**The problem**
Reprint all records below exactly. No images.

**Exercise material**

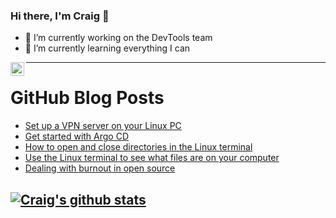 ### Hi there, I'm Craig 👋

<!--
**CraigTeelFugro/CraigTeelFugro** is a ✨ _special_ ✨ repository because its `README.md` (this file) appears on your GitHub profile.

Here are some ideas to get you started:
-->

- 🔭 I’m currently working on the DevTools team
- 🌱 I’m currently learning everything I can

[<img align="left" alt="Craig Teel | LinkedIn" width="22px" src="https://cdn.jsdelivr.net/npm/simple-icons@v3/icons/linkedin.svg" />][linkedin]

---

# GitHub Blog Posts

<!-- BLOG-POST-LIST:START -->
- [Set up a VPN server on your Linux PC](https://opensource.com/article/21/8/openvpn-server-linux)
- [Get started with Argo CD](https://opensource.com/article/21/8/argo-cd)
- [How to open and close directories in the Linux terminal](https://opensource.com/article/21/8/linux-change-directories)
- [Use the Linux terminal to see what files are on your computer](https://opensource.com/article/21/8/linux-list-files)
- [Dealing with burnout in open source](https://opensource.com/article/21/7/burnout-open-source)
<!-- BLOG-POST-LIST:END -->

## [![Craig's github stats](https://github-readme-stats.vercel.app/api?username=craigteelfugro)](https://github.com/anuraghazra/github-readme-stats)


[linkedin]: https://linkedin.com/in/craig-teel-b8786771
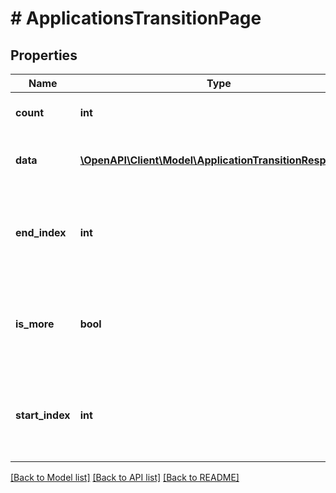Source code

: # # ApplicationsTransitionPage

## Properties

Name | Type | Description | Notes
------------ | ------------- | ------------- | -------------
**count** | **int** | Number of resources to retrieve. |
**data** | [**\OpenAPI\Client\Model\ApplicationTransitionResponse[]**](ApplicationTransitionResponse.md) | An array of application transition objects. |
**end_index** | **int** | Sort order index of the last resource in the returned array. |
**is_more** | **bool** | A value of &#x60;true&#x60; indicates that more unreturned resources exist. |
**start_index** | **int** | Sort order index of the first resource in the returned array. |

[[Back to Model list]](../../README.md#models) [[Back to API list]](../../README.md#endpoints) [[Back to README]](../../README.md)
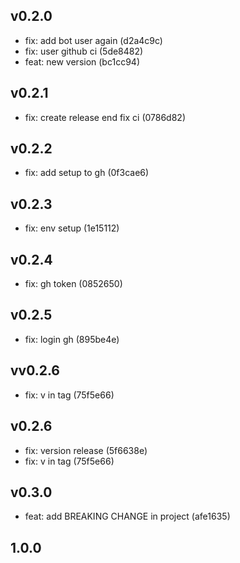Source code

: 
## v0.2.0
- fix: add bot user again (d2a4c9c)
- fix: user github ci (5de8482)
- feat: new version (bc1cc94)
## v0.2.1
- fix: create release end fix ci (0786d82)
## v0.2.2
- fix: add setup to gh (0f3cae6)
## v0.2.3
- fix: env setup (1e15112)
## v0.2.4
- fix: gh token (0852650)
## v0.2.5
- fix: login gh (895be4e)
## vv0.2.6
- fix: v in tag (75f5e66)
## v0.2.6
- fix: version release (5f6638e)
- fix: v in tag (75f5e66)
## v0.3.0
- feat: add BREAKING CHANGE in project (afe1635)
## 1.0.0
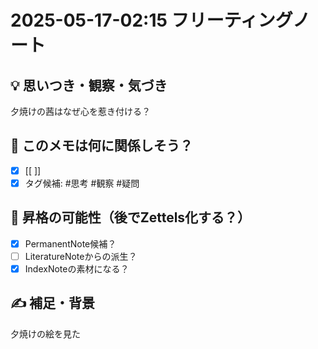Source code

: # 2025-05-17-02:15 フリーティングノート

## 💡 思いつき・観察・気づき
夕焼けの茜はなぜ心を惹き付ける？

## 📌 このメモは何に関係しそう？
- [x] [[ ]]
- [x] タグ候補: #思考 #観察 #疑問

## 🧩 昇格の可能性（後でZettels化する？）
- [x] PermanentNote候補？
- [ ] LiteratureNoteからの派生？
- [x] IndexNoteの素材になる？

## ✍️ 補足・背景
夕焼けの絵を見た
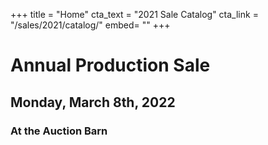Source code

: +++
title = "Home"
cta_text = "2021 Sale Catalog"
cta_link = "/sales/2021/catalog/"
embed= ""
+++
# Annual Production Sale
## Monday, March 8th, 2022
### At the Auction Barn
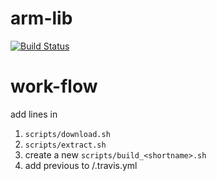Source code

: # arm-lib
[![Build Status](https://travis-ci.com/pabx06/arm-lib.svg?branch=master)](https://travis-ci.com/pabx06/arm-lib)

# work-flow
add lines in
1.  `scripts/download.sh`
2.  `scripts/extract.sh`
3.   create a new `scripts/build_<shortname>.sh`
4.  add previous to /.travis.yml
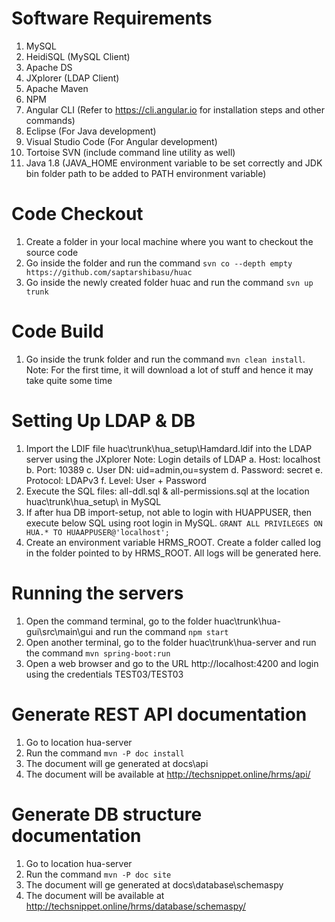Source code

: # Software Requirements
1. MySQL
2. HeidiSQL (MySQL Client)
3. Apache DS
4. JXplorer (LDAP Client)
5. Apache Maven
6. NPM
7. Angular CLI (Refer to https://cli.angular.io for installation steps and other commands)
8. Eclipse (For Java development)
9. Visual Studio Code (For Angular development)
10. Tortoise SVN (include command line utility as well)
11. Java 1.8 (JAVA_HOME environment variable to be set correctly and JDK bin folder path to be added to PATH environment variable)

# Code Checkout
1. Create a folder in your local machine where you want to checkout the source code
2. Go inside the folder and run the command `svn co --depth empty https://github.com/saptarshibasu/huac`
3. Go inside the newly created folder huac and run the command `svn up trunk`

# Code Build
1. Go inside the trunk folder and run the command `mvn clean install`. Note: For the first time, it will download a lot of stuff and hence it may take quite some time

# Setting Up LDAP & DB
1. Import the LDIF file huac\trunk\hua_setup\Hamdard.ldif into the LDAP server using the JXplorer 
   Note: Login details of LDAP
   a. Host: localhost
   b. Port: 10389
   c. User DN: uid=admin,ou=system 
   d. Password: secret
   e. Protocol: LDAPv3
   f. Level: User + Password
2. Execute the SQL files: all-ddl.sql & all-permissions.sql at the location huac\trunk\hua_setup\ in MySQL
3. If after hua DB import-setup, not able to login with HUAPPUSER, then execute below SQL using root login in MySQL.
    `GRANT ALL PRIVILEGES ON HUA.* TO HUAAPPUSER@'localhost';`
4. Create an environment variable HRMS_ROOT. Create a folder called log in the folder pointed to by HRMS_ROOT. All logs will be generated here.

# Running the servers
1. Open the command terminal, go to the folder huac\trunk\hua-gui\src\main\gui and run the command `npm start`
2. Open another terminal, go to the folder huac\trunk\hua-server and run the command `mvn spring-boot:run`
3. Open a web browser and go to the URL http://localhost:4200 and login using the credentials TEST03/TEST03

# Generate REST API documentation
1. Go to location hua-server
2. Run the command `mvn -P doc install`
3. The document will ge generated at docs\api
4. The document will be available at http://techsnippet.online/hrms/api/

# Generate DB structure documentation
1. Go to location hua-server
2. Run the command `mvn -P doc site`
3. The document will ge generated at docs\database\schemaspy
4. The document will be available at http://techsnippet.online/hrms/database/schemaspy/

**Exercise response**
 ### Hi there, I'm Craig 👋

<!--
**CraigTeelFugro/CraigTeelFugro** is a ✨ _special_ ✨ repository because its `README.md` (this file) appears on your GitHub profile.

Here are some ideas to get you started:
-->

- 🔭 I’m currently working on the DevTools team
- 🌱 I’m currently learning everything I can

[<img align="left" alt="Craig Teel | LinkedIn" width="22px" src="https://cdn.jsdelivr.net/npm/simple-icons@v3/icons/linkedin.svg" />][linkedin]

---

# GitHub Blog Posts

<!-- BLOG-POST-LIST:START -->
- [Set up a VPN server on your Linux PC](https://opensource.com/article/21/8/openvpn-server-linux)
- [Get started with Argo CD](https://opensource.com/article/21/8/argo-cd)
- [How to open and close directories in the Linux terminal](https://opensource.com/article/21/8/linux-change-directories)
- [Use the Linux terminal to see what files are on your computer](https://opensource.com/article/21/8/linux-list-files)
- [Dealing with burnout in open source](https://opensource.com/article/21/7/burnout-open-source)
<!-- BLOG-POST-LIST:END -->

## [![Craig's github stats](https://github-readme-stats.vercel.app/api?username=craigteelfugro)](https://github.com/anuraghazra/github-readme-stats)


[linkedin]: https://linkedin.com/in/craig-teel-b8786771
Source code

: # # ApplicationsTransitionPage

## Properties

Name | Type | Description | Notes
------------ | ------------- | ------------- | -------------
**count** | **int** | Number of resources to retrieve. |
**data** | [**\OpenAPI\Client\Model\ApplicationTransitionResponse[]**](ApplicationTransitionResponse.md) | An array of application transition objects. |
**end_index** | **int** | Sort order index of the last resource in the returned array. |
**is_more** | **bool** | A value of &#x60;true&#x60; indicates that more unreturned resources exist. |
**start_index** | **int** | Sort order index of the first resource in the returned array. |

[[Back to Model list]](../../README.md#models) [[Back to API list]](../../README.md#endpoints) [[Back to README]](../../README.md)
Source code

: 
## v0.2.0
- fix: add bot user again (d2a4c9c)
- fix: user github ci (5de8482)
- feat: new version (bc1cc94)
## v0.2.1
- fix: create release end fix ci (0786d82)
## v0.2.2
- fix: add setup to gh (0f3cae6)
## v0.2.3
- fix: env setup (1e15112)
## v0.2.4
- fix: gh token (0852650)
## v0.2.5
- fix: login gh (895be4e)
## vv0.2.6
- fix: v in tag (75f5e66)
## v0.2.6
- fix: version release (5f6638e)
- fix: v in tag (75f5e66)
## v0.3.0
- feat: add BREAKING CHANGE in project (afe1635)
## 1.0.0
Source code

: # 2025-05-17-02:15 フリーティングノート

## 💡 思いつき・観察・気づき
夕焼けの茜はなぜ心を惹き付ける？

## 📌 このメモは何に関係しそう？
- [x] [[ ]]
- [x] タグ候補: #思考 #観察 #疑問

## 🧩 昇格の可能性（後でZettels化する？）
- [x] PermanentNote候補？
- [ ] LiteratureNoteからの派生？
- [x] IndexNoteの素材になる？

## ✍️ 補足・背景
夕焼けの絵を見た
Source code

: +++
title = "Home"
cta_text = "2021 Sale Catalog"
cta_link = "/sales/2021/catalog/"
embed= ""
+++
# Annual Production Sale
## Monday, March 8th, 2022
### At the Auction Barn
Source code

: # arm-lib
[![Build Status](https://travis-ci.com/pabx06/arm-lib.svg?branch=master)](https://travis-ci.com/pabx06/arm-lib)

# work-flow
add lines in
1.  `scripts/download.sh`
2.  `scripts/extract.sh`
3.   create a new `scripts/build_<shortname>.sh`
4.  add previous to /.travis.yml
Source code

: # Software Requirements
1. MySQL
2. HeidiSQL (MySQL Client)
3. Apache DS
4. JXplorer (LDAP Client)
5. Apache Maven
6. NPM
7. Angular CLI (Refer to https://cli.angular.io for installation steps and other commands)
8. Eclipse (For Java development)
9. Visual Studio Code (For Angular development)
10. Tortoise SVN (include command line utility as well)
11. Java 1.8 (JAVA_HOME environment variable to be set correctly and JDK bin folder path to be added to PATH environment variable)

# Code Checkout
1. Create a folder in your local machine where you want to checkout the source code
2. Go inside the folder and run the command `svn co --depth empty https://github.com/saptarshibasu/huac`
3. Go inside the newly created folder huac and run the command `svn up trunk`

# Code Build
1. Go inside the trunk folder and run the command `mvn clean install`. Note: For the first time, it will download a lot of stuff and hence it may take quite some time

# Setting Up LDAP & DB
1. Import the LDIF file huac\trunk\hua_setup\Hamdard.ldif into the LDAP server using the JXplorer 
   Note: Login details of LDAP
   a. Host: localhost
   b. Port: 10389
   c. User DN: uid=admin,ou=system 
   d. Password: secret
   e. Protocol: LDAPv3
   f. Level: User + Password
2. Execute the SQL files: all-ddl.sql & all-permissions.sql at the location huac\trunk\hua_setup\ in MySQL
3. If after hua DB import-setup, not able to login with HUAPPUSER, then execute below SQL using root login in MySQL.
    `GRANT ALL PRIVILEGES ON HUA.* TO HUAAPPUSER@'localhost';`
4. Create an environment variable HRMS_ROOT. Create a folder called log in the folder pointed to by HRMS_ROOT. All logs will be generated here.

# Running the servers
1. Open the command terminal, go to the folder huac\trunk\hua-gui\src\main\gui and run the command `npm start`
2. Open another terminal, go to the folder huac\trunk\hua-server and run the command `mvn spring-boot:run`
3. Open a web browser and go to the URL http://localhost:4200 and login using the credentials TEST03/TEST03

# Generate REST API documentation
1. Go to location hua-server
2. Run the command `mvn -P doc install`
3. The document will ge generated at docs\api
4. The document will be available at http://techsnippet.online/hrms/api/

# Generate DB structure documentation
1. Go to location hua-server
2. Run the command `mvn -P doc site`
3. The document will ge generated at docs\database\schemaspy
4. The document will be available at http://techsnippet.online/hrms/database/schemaspy/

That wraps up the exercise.